Writing a WAVE file
In the previous article, we were able to output audio data, but this data inconveniently cannot be played in an audio player.
This is because the raw samples carry with them no data about what they represent. We know that these were 16-bit signed samples taken at 44.1 KHz, but an audio player would have no idea. A true audio file carries headers that notify an audio player exactly
what the format of our audio data is. This is why we needed to use sox
to generate a WAV file.
As I add to this library, I don't want to have to keep running sox
to test my output; let's update our code so it outputs a WAV file instead of raw data. I'll start in my Main.hs
file with how I would ideally want my code to look:
import Data.ByteString.Lazy.Builder
import System.IO
import WaveMachine.Audio.Tones
import WaveMachine.Audio.Pitch
import WaveMachine.Builders
import WaveMachine.Sampling
audioFn :: Double -> Double
audioFn = applyPitch middleC sineWave
channels = 1
sampleRate = 44100
bitDepth = 16
samples = sampleInt16 audioFn sampleRate 5
waveFile = WaveFile channels sampleRate bitDepth samples
main :: IO ()
main = hPutBuilder stdout $ waveFilePcm16Builder waveFile
I didn't cover this in my article, but as you can see, I have divided out the code into separate modules to make getting my head
around things more managable. The main
function now invokes a waveFilePcm16Builder
, which we will write, and which takes a
waveFile
variable. This waveFile
value is defined with some weird WaveFile
function call. What is that? WaveFile
is a
data constructor which we will also be creating.
You may also wonder what that $
character is doing in there. Since Haskell is a functional language, you'll find yourself using a lot of parentheses to keep operations in the intended order.

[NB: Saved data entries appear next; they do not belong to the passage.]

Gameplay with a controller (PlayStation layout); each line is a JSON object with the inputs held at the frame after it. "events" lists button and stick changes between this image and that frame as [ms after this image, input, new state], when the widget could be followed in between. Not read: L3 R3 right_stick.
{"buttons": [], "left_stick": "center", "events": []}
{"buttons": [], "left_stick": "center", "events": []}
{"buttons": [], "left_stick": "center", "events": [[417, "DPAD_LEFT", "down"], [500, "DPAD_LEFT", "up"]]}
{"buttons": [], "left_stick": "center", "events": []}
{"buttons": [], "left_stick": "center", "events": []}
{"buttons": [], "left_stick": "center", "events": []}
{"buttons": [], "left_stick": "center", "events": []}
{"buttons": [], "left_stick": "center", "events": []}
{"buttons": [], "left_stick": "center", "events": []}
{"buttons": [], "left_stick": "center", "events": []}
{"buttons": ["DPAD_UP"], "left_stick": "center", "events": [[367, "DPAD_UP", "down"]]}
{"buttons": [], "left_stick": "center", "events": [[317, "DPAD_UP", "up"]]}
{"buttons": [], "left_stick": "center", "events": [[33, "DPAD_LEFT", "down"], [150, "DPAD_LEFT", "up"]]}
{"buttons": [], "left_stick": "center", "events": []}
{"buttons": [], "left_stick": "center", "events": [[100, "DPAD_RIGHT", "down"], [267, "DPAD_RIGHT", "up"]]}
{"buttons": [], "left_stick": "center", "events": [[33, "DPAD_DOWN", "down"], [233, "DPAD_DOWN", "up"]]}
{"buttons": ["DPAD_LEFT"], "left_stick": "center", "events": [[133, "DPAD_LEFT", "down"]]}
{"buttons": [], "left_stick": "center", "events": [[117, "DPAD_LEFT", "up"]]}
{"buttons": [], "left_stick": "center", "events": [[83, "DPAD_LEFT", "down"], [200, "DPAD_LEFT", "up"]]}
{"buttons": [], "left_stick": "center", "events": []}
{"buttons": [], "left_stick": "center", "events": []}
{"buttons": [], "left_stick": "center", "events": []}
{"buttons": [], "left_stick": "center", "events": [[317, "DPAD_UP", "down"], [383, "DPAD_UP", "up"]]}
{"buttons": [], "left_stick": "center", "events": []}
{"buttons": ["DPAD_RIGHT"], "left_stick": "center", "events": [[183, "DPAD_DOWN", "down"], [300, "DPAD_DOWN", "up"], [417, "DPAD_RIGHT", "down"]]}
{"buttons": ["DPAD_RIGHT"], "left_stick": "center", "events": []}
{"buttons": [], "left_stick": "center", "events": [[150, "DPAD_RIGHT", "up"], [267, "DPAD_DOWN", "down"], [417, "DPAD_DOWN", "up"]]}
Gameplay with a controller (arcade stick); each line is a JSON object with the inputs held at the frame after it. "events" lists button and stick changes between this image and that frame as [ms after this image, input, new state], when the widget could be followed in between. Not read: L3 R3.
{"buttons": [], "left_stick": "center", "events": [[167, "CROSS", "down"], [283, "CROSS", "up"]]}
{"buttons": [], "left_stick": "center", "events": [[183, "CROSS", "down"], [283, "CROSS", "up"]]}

Parentheses are fine, but sometimes the sheer number of them can get
out of hand. $
is a convenient operator that basically means "treat the rest as though it's parenthesized." In other words, the
above is exactly equivalent to hPutBuilder stdout (waveFile16Builder waveFile)
. As you get used to it, you start to think of it
as a convenient way to chain together functions.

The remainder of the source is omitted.